*ЗАДАНИЕ A*:
Что Султан выиграл в конном состязании, судя по отрывку о фильме?
*ЗАДАНИЕ B*:
Объясните, почему в отрывке о фильме Султан отдаёт выигранный ковёр балкарской семье, а не несёт его домой.
*ЗАДАНИЕ C*:
Продолжите отрывок о фильме про Султана, начав сразу после его последнего предложения.

*ФРАГМЕНТ ТЕКСТА*:
----

Картонный мальчик Султан уже в детстве проявляет широту своей души — выиграв в конном состязании ковёр, тащит его не домой, маме, как поступил бы нормальный, знающий цену вещам мальчик из крестьянской семьи, а дарит его балкарской семье — ему же положено ещё поолицетворять межнациональные взаимовыручку, мир и согласие. Жалко ему, что ли, вон у нас сколько всего.

Вообще в фильме межнационального согласия — вагон и телега. Родители Султана обсуждают такой сугубо интимный семейный вопрос как поступление в институт не келейно, а с выносом на всенародное обсуждение, с целым ворохом разнообразных соседей, для пущей убедительности разодетых в свои национальные костюмы. Тут тебе и лица кавказской национальности в папахах, и некто в украинской рубахе-вышиванке и с трубкой — чубуком в зубах, и помятые дядечки в пиджаках и кепках, олицетворяющие русский народ. Не хватает только чукчи с оленем.

К этому моменту от всей этой ассамблеенародоказахстанской разлюли-малины начинает подташнивать, как будто выпил банку варенья и заел пирожными. Но надо терпеть. Надо же узнать, чем всё это закончится.

А заканчивается тем, что Султан, как и положено хорошему картонному мальчику, наконец-то, вырастает в высокого, стройного как ушконырский тополь юношу. С утречка ходит за хлебом в сельпо, терпеливо выстаивает там долгие часы и в конце -концов уступает своё место в очереди учительнице — тут он олицетворяет “Учитель, перед именем твоим…” и et cetera.

----

*ИСХОДНЫЕ ЗАПИСИ*:
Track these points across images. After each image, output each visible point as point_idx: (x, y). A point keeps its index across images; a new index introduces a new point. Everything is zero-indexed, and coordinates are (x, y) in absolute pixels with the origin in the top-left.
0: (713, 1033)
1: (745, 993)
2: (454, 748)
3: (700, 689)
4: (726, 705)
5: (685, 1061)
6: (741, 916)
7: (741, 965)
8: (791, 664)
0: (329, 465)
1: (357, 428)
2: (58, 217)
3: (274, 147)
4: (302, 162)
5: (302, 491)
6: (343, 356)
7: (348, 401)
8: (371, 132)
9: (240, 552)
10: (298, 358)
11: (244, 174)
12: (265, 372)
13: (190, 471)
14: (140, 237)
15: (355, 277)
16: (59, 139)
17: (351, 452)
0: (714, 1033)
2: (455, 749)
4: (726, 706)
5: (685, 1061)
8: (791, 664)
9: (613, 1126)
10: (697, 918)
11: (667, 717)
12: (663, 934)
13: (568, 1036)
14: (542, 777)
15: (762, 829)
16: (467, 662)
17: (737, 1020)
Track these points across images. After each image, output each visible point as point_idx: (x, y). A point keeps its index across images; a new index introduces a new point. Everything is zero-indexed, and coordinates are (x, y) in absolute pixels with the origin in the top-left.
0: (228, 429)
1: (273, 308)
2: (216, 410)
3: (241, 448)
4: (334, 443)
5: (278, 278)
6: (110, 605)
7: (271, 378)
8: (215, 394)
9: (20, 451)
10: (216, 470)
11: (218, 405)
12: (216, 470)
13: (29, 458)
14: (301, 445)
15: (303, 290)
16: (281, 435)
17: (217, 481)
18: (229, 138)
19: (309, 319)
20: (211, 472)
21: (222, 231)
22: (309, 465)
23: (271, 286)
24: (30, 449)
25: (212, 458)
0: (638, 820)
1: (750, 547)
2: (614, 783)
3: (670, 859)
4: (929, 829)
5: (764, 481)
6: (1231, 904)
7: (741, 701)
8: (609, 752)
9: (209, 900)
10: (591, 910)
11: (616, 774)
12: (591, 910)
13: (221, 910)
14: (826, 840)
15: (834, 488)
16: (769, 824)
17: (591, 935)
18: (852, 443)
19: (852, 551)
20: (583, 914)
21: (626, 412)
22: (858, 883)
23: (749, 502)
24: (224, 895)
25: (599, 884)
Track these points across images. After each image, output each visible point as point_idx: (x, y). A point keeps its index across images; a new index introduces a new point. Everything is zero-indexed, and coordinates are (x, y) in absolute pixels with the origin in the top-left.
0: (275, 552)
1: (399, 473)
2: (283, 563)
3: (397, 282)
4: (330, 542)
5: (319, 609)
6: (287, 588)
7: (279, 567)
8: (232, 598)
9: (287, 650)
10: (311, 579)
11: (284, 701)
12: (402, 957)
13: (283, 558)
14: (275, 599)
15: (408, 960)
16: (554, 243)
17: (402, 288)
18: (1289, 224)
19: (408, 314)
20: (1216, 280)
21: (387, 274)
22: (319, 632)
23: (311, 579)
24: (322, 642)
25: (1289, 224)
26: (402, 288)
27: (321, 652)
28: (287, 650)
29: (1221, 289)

----

*ОТВЕТ A*:
Ковёр.

*ОТВЕТ B*:
Так он олицетворяет межнациональные взаимовыручку, мир и согласие. По словам автора, это ему «положено».

*ОТВЕТ C*:
Очевидно, авторы вначале пытались туманно намекнуть, что училка – предмет юношеского вожделения Султана, но потом застеснялись педалировать эту тему. Султан не может вожделеть учительницу, он же картонный, плакатный, это недостойное занятие авторы оставляют его прыщавым приятелям.

Вероника Гербертовна, учительница немецкого, олицетворяет советское учительство. Авторы использовали этот образ по прямому назначению, училка должна “оттенять” образ начитанного Султана – во время белого танца в клубе он шепчет ей на ушко стихотворение Гёте в переводе Абая “Горные вершины”.

Вероника Гербертовна в восторге.

Всё, всё работает на сиятельный, стерильный, недосягаемый, совершеннейший образ – и тебе он ворошиловский стрелок, и в аттестате (показано крупным планом) одни пятёрки, и в кокпаре первый, и на домбре играет, и учительнице на стол цветы в вазе ставит, и драки разнимает, и Гёте-Абая читает. Любо-дорого посмотреть – глаза б мои не видели.

Лучше бы украла его жена Асана.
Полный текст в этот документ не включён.